━━━ GIVEN DATA

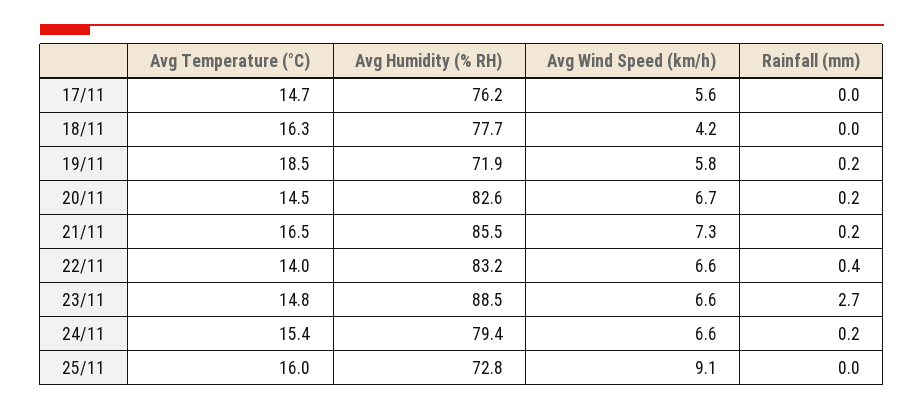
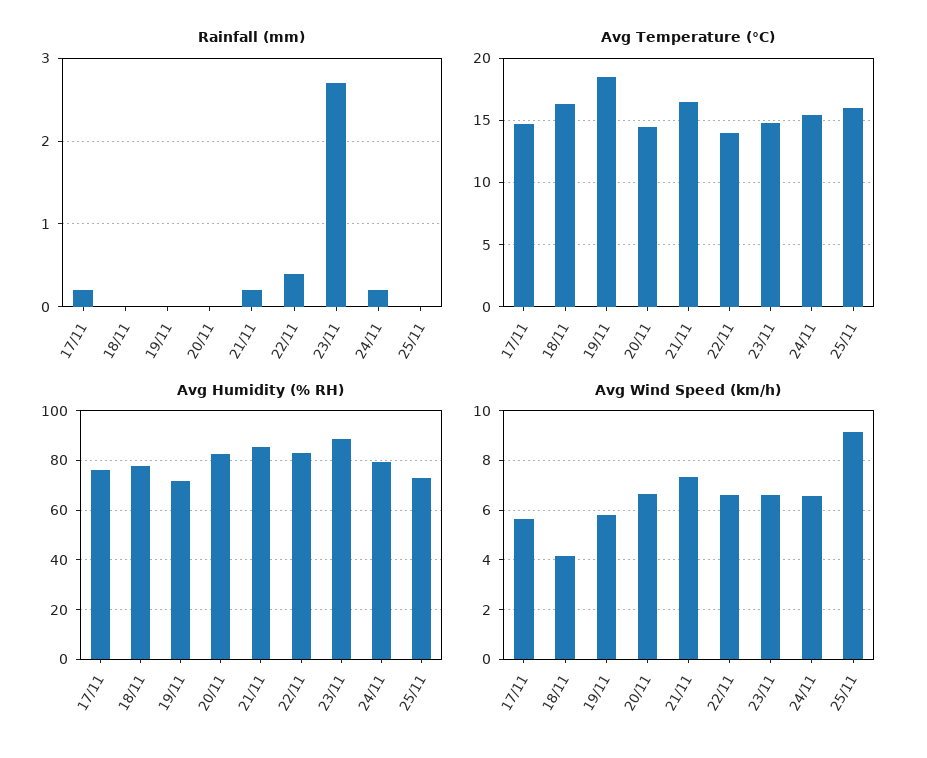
  {
    "Avg Temperature (°C)": {
      "17/11": 14.7,
      "18/11": 16.3,
      "19/11": 18.5,
      "20/11": 14.5,
      "21/11": 16.5,
      "22/11": 14,
      "23/11": 14.8,
      "24/11": 15.4,
      "25/11": 16
    },
    "Avg Humidity (% RH)": {
      "17/11": 76.2,
      "18/11": 77.7,
      "19/11": 71.9,
      "20/11": 82.6,
      "21/11": 85.5,
      "22/11": 83.2,
      "23/11": 88.5,
      "24/11": 79.4,
      "25/11": 72.8
    },
    "Avg Wind Speed (km/h)": {
      "17/11": 5.6,
      "18/11": 4.2,
      "19/11": 5.8,
      "20/11": 6.7,
      "21/11": 7.3,
      "22/11": 6.6,
      "23/11": 6.6,
      "24/11": 6.6,
      "25/11": 9.1
    },
    "Rainfall (mm)": {
-     "17/11": 0,
+     "17/11": 0.2,
      "18/11": 0,
-     "19/11": 0.2,
+     "19/11": 0,
-     "20/11": 0.2,
+     "20/11": 0,
      "21/11": 0.2,
      "22/11": 0.4,
      "23/11": 2.7,
      "24/11": 0.2,
      "25/11": 0
    }
  }

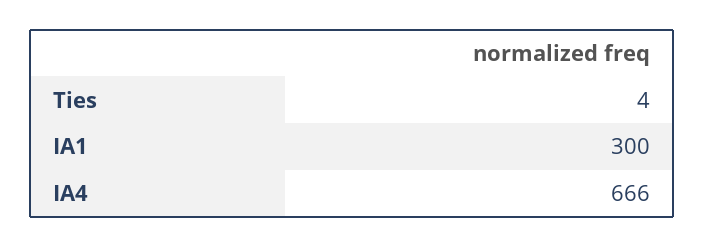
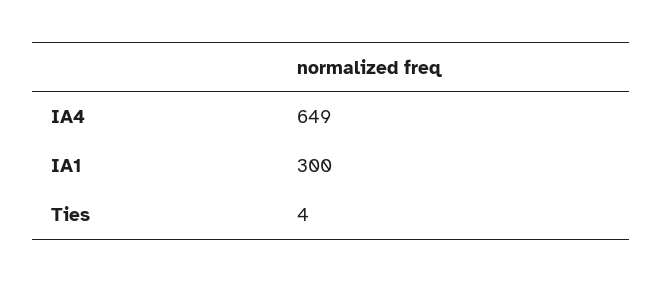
  {
    "Ties": 4,
    "IA1": 300,
-   "IA4": 666
+   "IA4": 649
  }

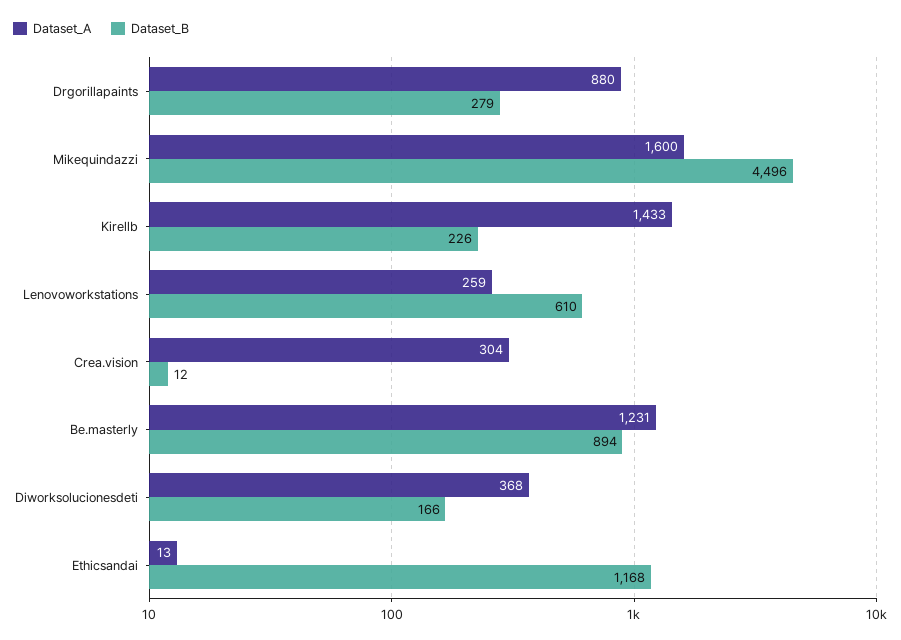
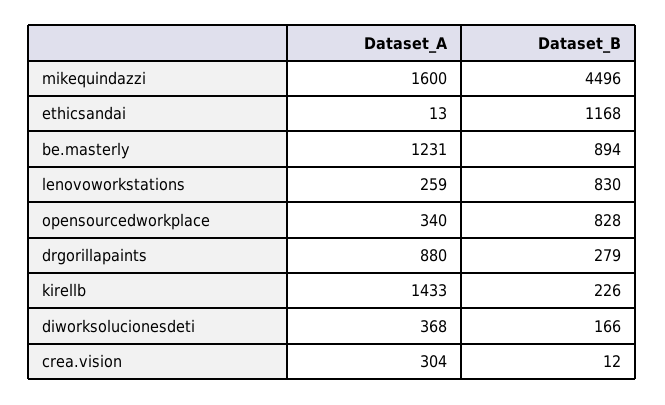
  {
    "Dataset_A": {
      "Drgorillapaints": 880,
      "Mikequindazzi": 1600,
      "Kirellb": 1433,
      "Lenovoworkstations": 259,
      "Crea.vision": 304,
      "Be.masterly": 1231,
      "Diworksolucionesdeti": 368,
-     "Ethicsandai": 13
+     "Ethicsandai": 13,
+     "opensourcedworkplace": 340
    },
    "Dataset_B": {
      "Drgorillapaints": 279,
      "Mikequindazzi": 4496,
      "Kirellb": 226,
-     "Lenovoworkstations": 610,
+     "Lenovoworkstations": 830,
      "Crea.vision": 12,
      "Be.masterly": 894,
      "Diworksolucionesdeti": 166,
-     "Ethicsandai": 1168
+     "Ethicsandai": 1168,
+     "opensourcedworkplace": 828
    }
  }

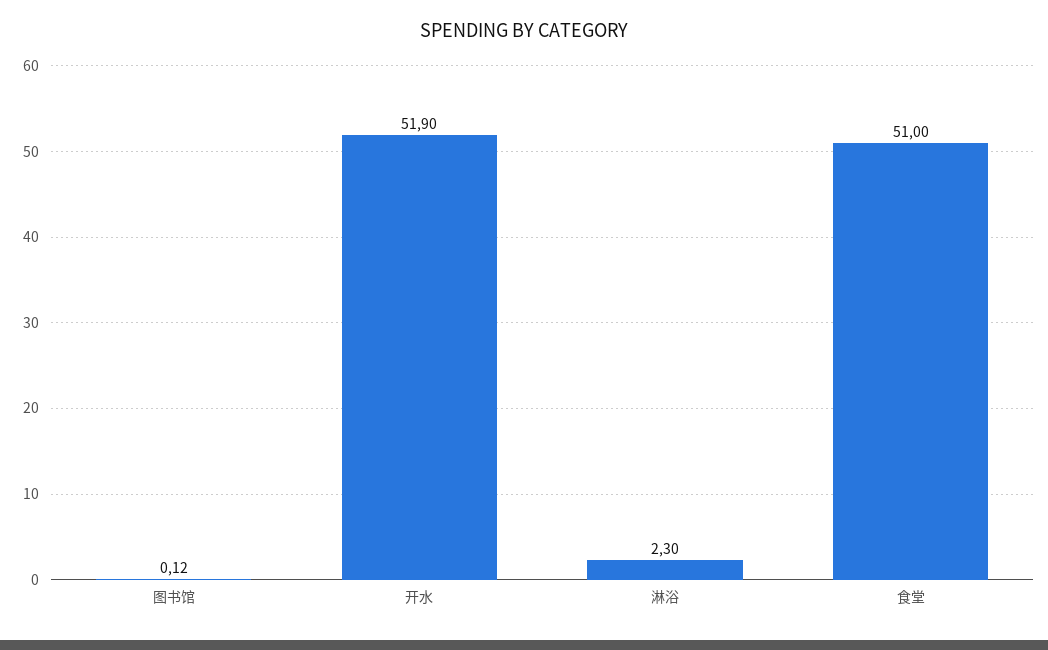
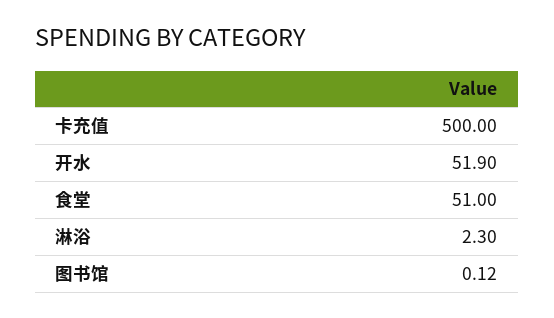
  {
    "图书馆": 0.12,
    "开水": 51.9,
    "淋浴": 2.3,
-   "食堂": 51
+   "食堂": 51,
+   "卡充值": 500
  }

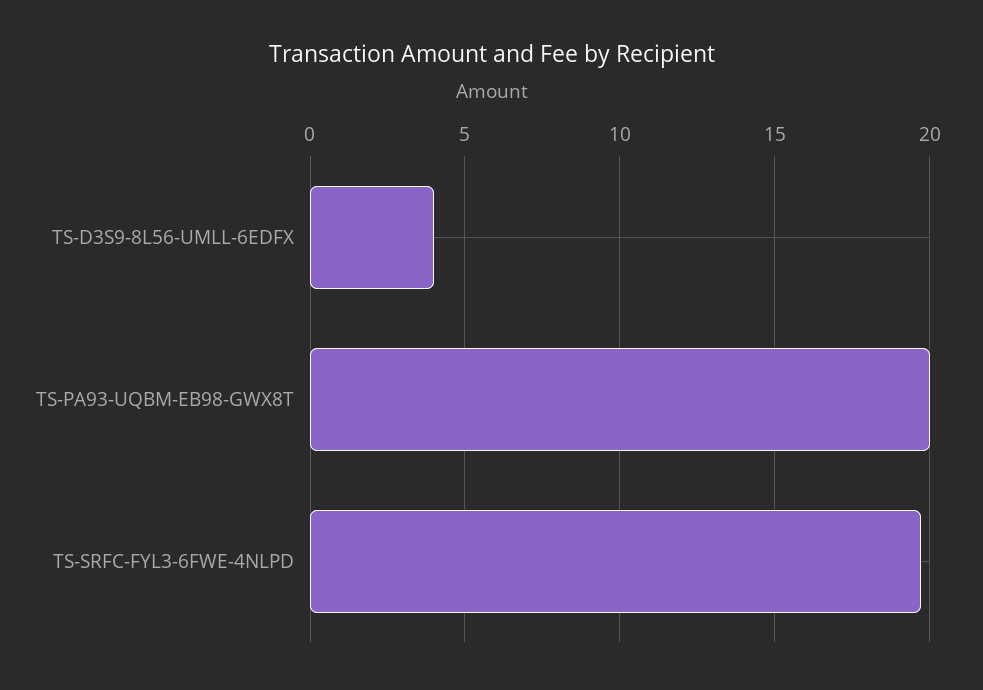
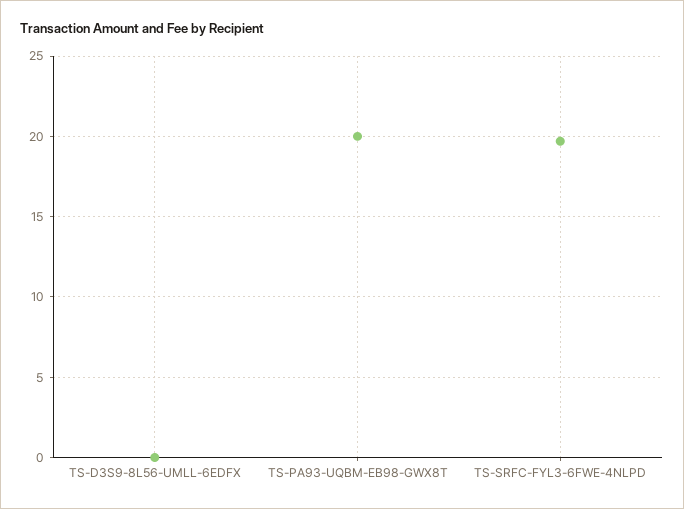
  {
-   "TS-D3S9-8L56-UMLL-6EDFX": 4,
+   "TS-D3S9-8L56-UMLL-6EDFX": 0,
    "TS-PA93-UQBM-EB98-GWX8T": 20,
    "TS-SRFC-FYL3-6FWE-4NLPD": 19.5
  }

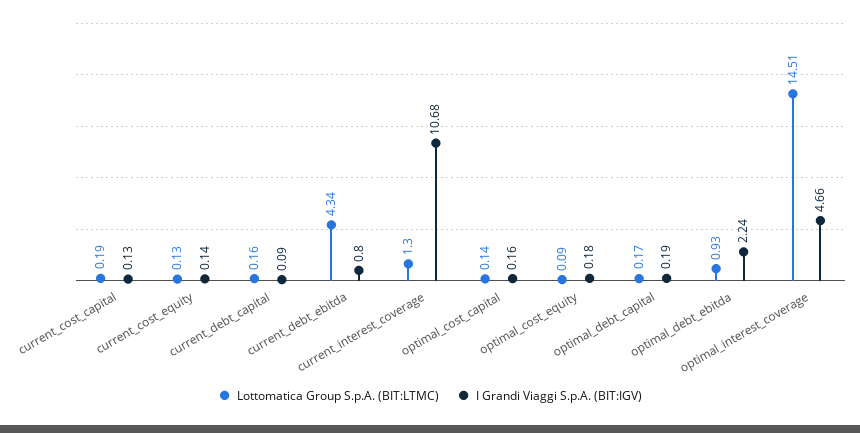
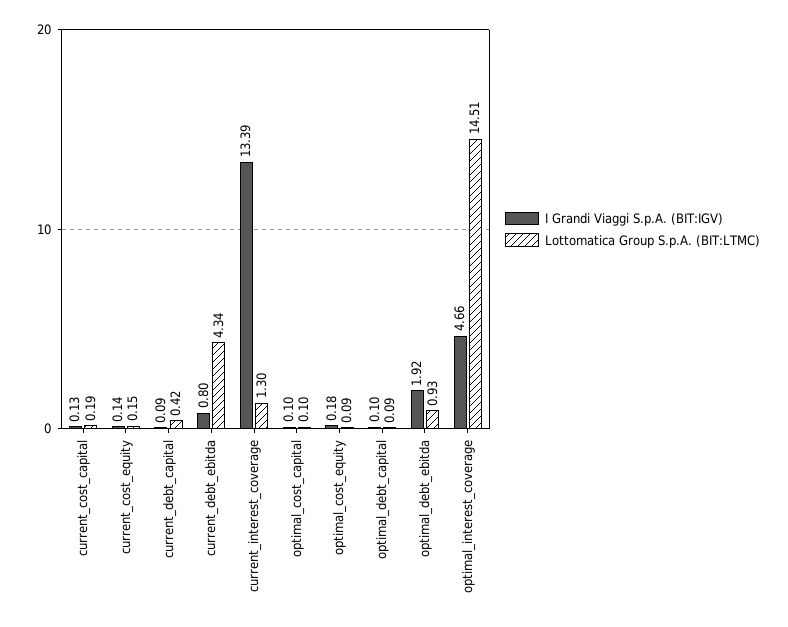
  {
    "Lottomatica Group S.p.A. (BIT:LTMC)": {
      "current_cost_capital": 0.19,
-     "current_cost_equity": 0.13,
+     "current_cost_equity": 0.15,
-     "current_debt_capital": 0.16,
+     "current_debt_capital": 0.42,
      "current_debt_ebitda": 4.34,
      "current_interest_coverage": 1.3,
-     "optimal_cost_capital": 0.14,
+     "optimal_cost_capital": 0.1,
      "optimal_cost_equity": 0.09,
-     "optimal_debt_capital": 0.17,
+     "optimal_debt_capital": 0.09,
      "optimal_debt_ebitda": 0.93,
      "optimal_interest_coverage": 14.51
    },
    "I Grandi Viaggi S.p.A. (BIT:IGV)": {
      "current_cost_capital": 0.13,
      "current_cost_equity": 0.14,
      "current_debt_capital": 0.09,
      "current_debt_ebitda": 0.8,
-     "current_interest_coverage": 10.68,
+     "current_interest_coverage": 13.39,
-     "optimal_cost_capital": 0.16,
+     "optimal_cost_capital": 0.1,
      "optimal_cost_equity": 0.18,
-     "optimal_debt_capital": 0.19,
+     "optimal_debt_capital": 0.1,
-     "optimal_debt_ebitda": 2.24,
+     "optimal_debt_ebitda": 1.92,
      "optimal_interest_coverage": 4.66
    }
  }

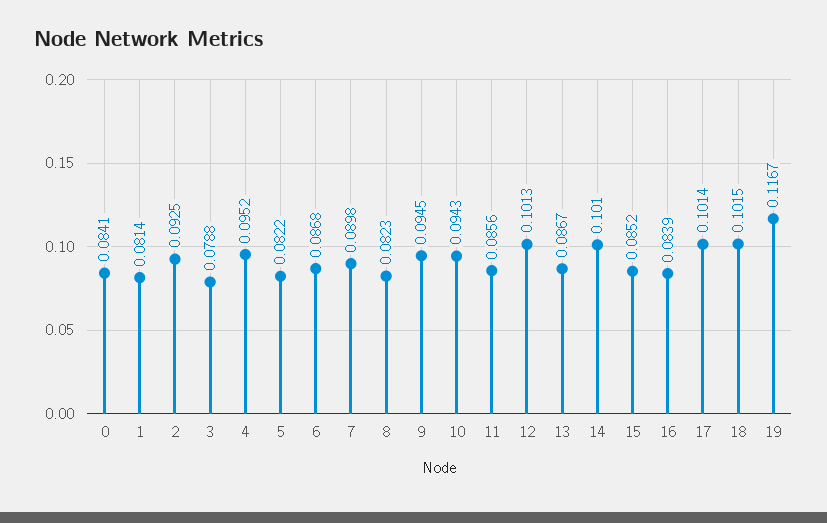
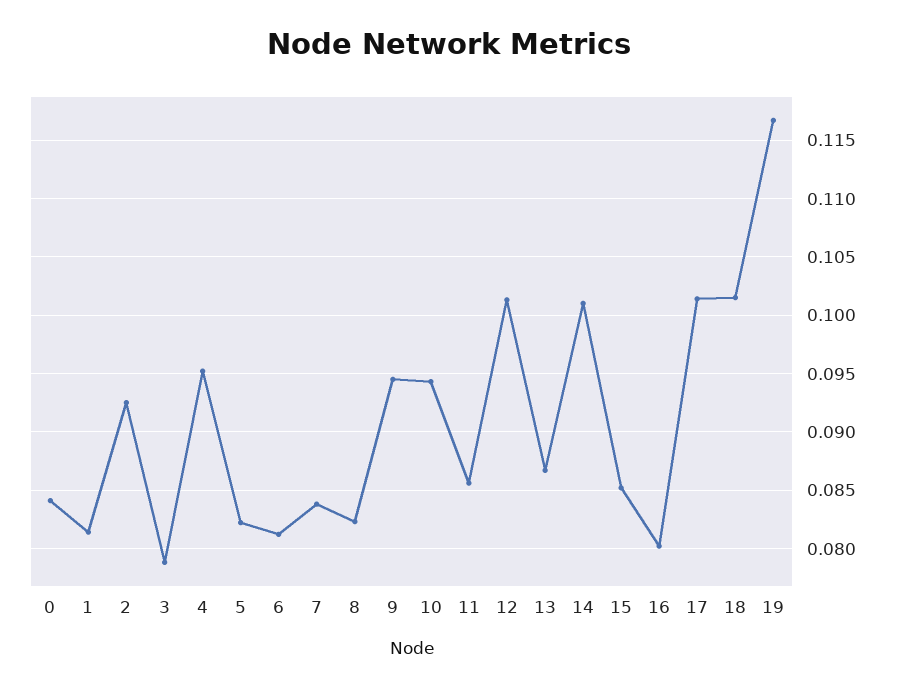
  {
    "0": 0.0841,
    "1": 0.0814,
    "2": 0.0925,
    "3": 0.0788,
    "4": 0.0952,
    "5": 0.0822,
-   "6": 0.0868,
+   "6": 0.081,
-   "7": 0.0898,
+   "7": 0.084,
    "8": 0.0823,
    "9": 0.0945,
    "10": 0.0943,
    "11": 0.0856,
    "12": 0.1013,
    "13": 0.0867,
    "14": 0.101,
    "15": 0.0852,
-   "16": 0.0839,
+   "16": 0.08,
    "17": 0.1014,
    "18": 0.1015,
    "19": 0.1167
  }

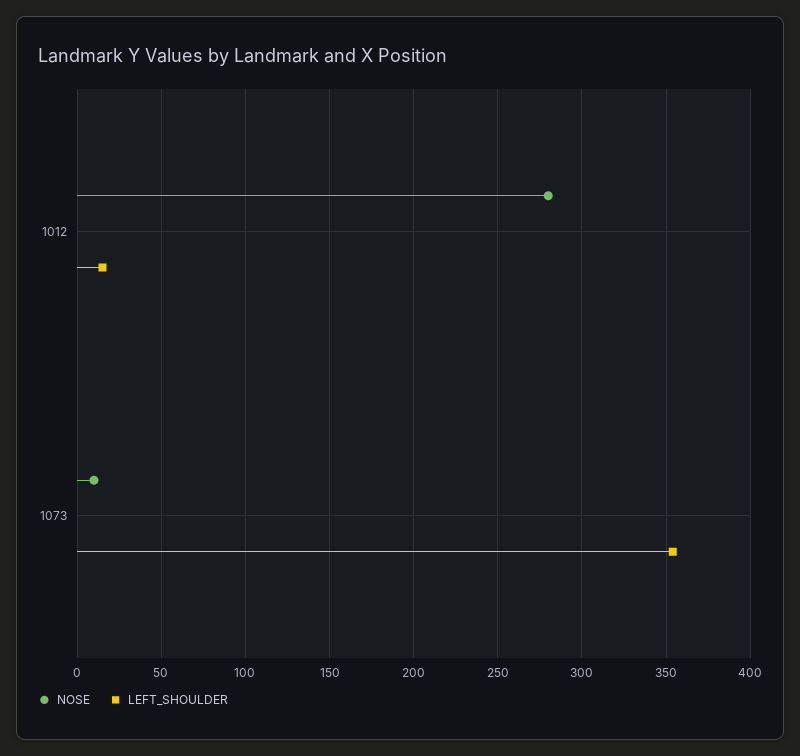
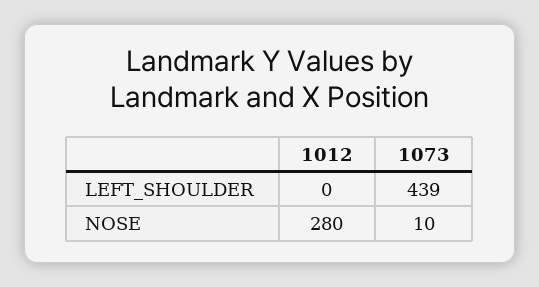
  {
    "NOSE": {
      "1012": 280,
      "1073": 10
    },
    "LEFT_SHOULDER": {
-     "1012": 15,
+     "1012": 0,
-     "1073": 355
+     "1073": 439
    }
  }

━━━━━━

Across the material, report every line that has the word "Mikequindazzi".

      "Mikequindazzi": 1600,
      "Mikequindazzi": 4496,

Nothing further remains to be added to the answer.